(Excerpt to read)
The Tohoku region of Japan has ideal wind conditions. By the end of 2015, Tohoku Electric Power Co. Inc. had connected 800 MW of wind power to its medium-voltage network. At 26%, this was the largest share of total installed wind power capacity in Japan. Because of the favorable feed-in tariff, the utility decided to increase the installed wind power capacity connected to its medium-voltage network to 2510 MW. From a solar standpoint, at the end of fiscal year 2015, the utility had connected approximately 2450 MW of solar power to its grid. This makes Tohoku EPCO the second-largest utility in Japan in terms of the ratio of solar power output to the maximum electricity demand.
With this increase in intermittent weather-dependent wind and solar photovoltaic generation capacity connected to the network, concerns have been growing about electric power quality, including voltage and frequency fluctuations. At present, frequency regulation is addressed by adjusting the electricity generated by thermal power plants, but there is a finite limit to the effectiveness of this adjustment. To evaluate these concerns, Tohoku EPCO has installed a large battery energy storage system (BESS) in the Nishi-Sendai substation to demonstrate the effectiveness of the BESS at regulating frequency. Effective frequency regulation would enable the utility to increase its use of renewable energy.
The BESS has an output of 20 MW, a short-time rating of 40 MW and a storage capacity of 20 MWh. Supplied by the Toshiba Corp. Energy Systems & Solutions Co., the BESS is designed to provide 20 MWh of charging/discharging at the medium-voltage network connection point for 20 years. It has been installed with the aim of reducing grid frequency variation due to an increase in intermittent weather-dependent wind and solar photovoltaic power generation.
The battery is charged and discharged in response to commands from Tohoku EPCO’s control center, and it is operated in conjunction with a thermal power generator. It is used mainly for network frequency regulation applications, which were solely handled by thermal generators prior to the installation of the BESS.
A BESS can provide a faster tracking speed than a thermal power generator, but the time in which a battery can provide continuous charging/discharging is restricted by its capacity, overheating tendency and other factors. For these reasons, the use of a BESS together with a thermal power generator was considered to further improve the frequency regulation capability. Tohoku EPCO has 13 thermal plants, with a total generation capacity of 12,725 MW.
(End Excerpt to read)
_Tasks to perform_.
(a) In the Tohoku EPCO article, reproduce the stretch from "The BESS has" through "photovoltaic power generation.".
(b) Render this sentence from the Tohoku EPCO article in Spanish: "The battery is charged and discharged in response to commands from Tohoku EPCO’s control center, and it is operated in conjunction with a thermal power generator."
(c) Continue the Tohoku EPCO article, starting after its final sentence.
(Data section)
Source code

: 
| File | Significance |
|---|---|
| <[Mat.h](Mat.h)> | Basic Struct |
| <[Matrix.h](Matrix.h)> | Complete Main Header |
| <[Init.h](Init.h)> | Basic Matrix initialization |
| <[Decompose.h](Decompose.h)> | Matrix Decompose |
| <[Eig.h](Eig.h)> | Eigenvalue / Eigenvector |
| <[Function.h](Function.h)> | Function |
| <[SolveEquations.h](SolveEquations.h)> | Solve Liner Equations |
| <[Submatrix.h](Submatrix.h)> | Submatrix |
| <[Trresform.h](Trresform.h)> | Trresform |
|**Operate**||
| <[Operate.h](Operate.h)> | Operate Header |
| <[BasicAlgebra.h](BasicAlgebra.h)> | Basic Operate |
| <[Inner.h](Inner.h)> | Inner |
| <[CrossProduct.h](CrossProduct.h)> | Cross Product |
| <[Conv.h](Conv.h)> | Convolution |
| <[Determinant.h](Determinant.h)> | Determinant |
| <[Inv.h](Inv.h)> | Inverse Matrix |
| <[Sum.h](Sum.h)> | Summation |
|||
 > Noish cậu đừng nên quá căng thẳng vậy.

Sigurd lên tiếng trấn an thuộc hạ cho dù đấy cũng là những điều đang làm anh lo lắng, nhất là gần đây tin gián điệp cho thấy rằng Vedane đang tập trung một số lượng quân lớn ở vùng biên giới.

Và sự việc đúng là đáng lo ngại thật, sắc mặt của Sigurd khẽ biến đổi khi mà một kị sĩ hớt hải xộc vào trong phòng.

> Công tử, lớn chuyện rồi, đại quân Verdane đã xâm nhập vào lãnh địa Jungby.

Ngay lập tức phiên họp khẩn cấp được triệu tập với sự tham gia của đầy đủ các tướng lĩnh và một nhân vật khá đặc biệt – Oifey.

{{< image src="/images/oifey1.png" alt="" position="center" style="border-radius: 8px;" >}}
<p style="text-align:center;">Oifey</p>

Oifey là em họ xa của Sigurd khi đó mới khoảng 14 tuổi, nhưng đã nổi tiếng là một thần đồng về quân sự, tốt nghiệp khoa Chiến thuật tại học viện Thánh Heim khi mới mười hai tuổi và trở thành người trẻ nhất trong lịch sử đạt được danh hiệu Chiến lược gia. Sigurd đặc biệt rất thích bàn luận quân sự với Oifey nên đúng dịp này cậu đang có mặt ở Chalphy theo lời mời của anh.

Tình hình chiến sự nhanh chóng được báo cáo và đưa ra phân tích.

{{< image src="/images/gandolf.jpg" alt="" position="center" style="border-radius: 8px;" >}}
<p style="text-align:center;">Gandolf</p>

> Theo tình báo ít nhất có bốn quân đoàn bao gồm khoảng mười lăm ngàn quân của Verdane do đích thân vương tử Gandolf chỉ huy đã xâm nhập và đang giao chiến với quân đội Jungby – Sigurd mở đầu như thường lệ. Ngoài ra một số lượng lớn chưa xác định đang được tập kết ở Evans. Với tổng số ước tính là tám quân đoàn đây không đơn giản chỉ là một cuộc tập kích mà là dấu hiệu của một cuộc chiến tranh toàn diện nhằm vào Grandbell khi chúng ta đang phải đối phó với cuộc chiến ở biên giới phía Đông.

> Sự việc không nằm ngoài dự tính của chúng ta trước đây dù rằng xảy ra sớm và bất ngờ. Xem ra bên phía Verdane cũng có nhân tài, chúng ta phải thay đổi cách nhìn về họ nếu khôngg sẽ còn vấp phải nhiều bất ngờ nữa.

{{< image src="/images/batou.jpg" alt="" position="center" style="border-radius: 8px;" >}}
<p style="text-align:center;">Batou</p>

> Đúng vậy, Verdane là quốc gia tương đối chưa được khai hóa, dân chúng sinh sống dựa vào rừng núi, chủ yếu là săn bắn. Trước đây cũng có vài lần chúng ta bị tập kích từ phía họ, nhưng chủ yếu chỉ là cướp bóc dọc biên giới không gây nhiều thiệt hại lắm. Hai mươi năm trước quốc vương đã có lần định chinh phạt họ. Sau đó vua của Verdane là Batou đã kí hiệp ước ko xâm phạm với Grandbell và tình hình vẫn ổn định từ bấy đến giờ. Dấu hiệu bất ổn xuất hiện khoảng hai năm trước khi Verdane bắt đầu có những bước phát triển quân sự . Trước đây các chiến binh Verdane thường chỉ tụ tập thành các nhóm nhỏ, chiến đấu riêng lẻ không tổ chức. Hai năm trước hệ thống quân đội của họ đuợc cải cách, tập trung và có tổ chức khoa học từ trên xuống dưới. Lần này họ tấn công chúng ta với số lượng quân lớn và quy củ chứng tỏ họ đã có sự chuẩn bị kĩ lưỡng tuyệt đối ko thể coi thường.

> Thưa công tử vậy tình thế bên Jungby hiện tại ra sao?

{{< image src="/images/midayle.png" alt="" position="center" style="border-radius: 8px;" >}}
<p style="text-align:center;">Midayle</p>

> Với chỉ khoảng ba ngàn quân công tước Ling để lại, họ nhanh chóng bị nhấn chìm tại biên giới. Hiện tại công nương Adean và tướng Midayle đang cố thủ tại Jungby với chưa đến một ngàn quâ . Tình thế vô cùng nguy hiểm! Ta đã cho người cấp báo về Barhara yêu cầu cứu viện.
(End Data section)
_List of answers_.
(a)
The BESS has an output of 20 MW, a short-time rating of 40 MW and a storage capacity of 20 MWh. Supplied by the Toshiba Corp. Energy Systems & Solutions Co., the BESS is designed to provide 20 MWh of charging/discharging at the medium-voltage network connection point for 20 years. It has been installed with the aim of reducing grid frequency variation due to an increase in intermittent weather-dependent wind and solar photovoltaic power generation.

(b) La batería se carga y se descarga en respuesta a las órdenes del centro de control de Tohoku EPCO, y funciona conjuntamente con un generador de energía térmica.

(c)
The BESS consists of the following components: a main voltage transformer (45 MVA, 33 kV/6.6 kV); 20 step-up voltage transformers (2 MVA, 6.6 kV/300 V); two on-site voltage transformers (1.5 MVA, 6.6 kV/210 V); 80 power conditioning system (PCS) units (500 kW); 80 storage battery containers; and a control protection system.
Notable challenges experienced in the design of this BESS project included a service life of 20 years, accurate management of the state of charge (SOC) of a huge number of batteries, and the control of distribution of the charged and discharged power to 80 PCS units.
The load frequency control (LFC) system calculates the demand-supply imbalance in different localities of the service area, referred to as the area requirement, which is based on frequency and electricity flow deviations. The LFC system adjusts outputs from the thermal power generator and BESS accordingly to keep the area requirement within a given range. The LFC loop consists of a control path for the existing thermal power generator and another control path for the BESS. These two control paths have similar structures.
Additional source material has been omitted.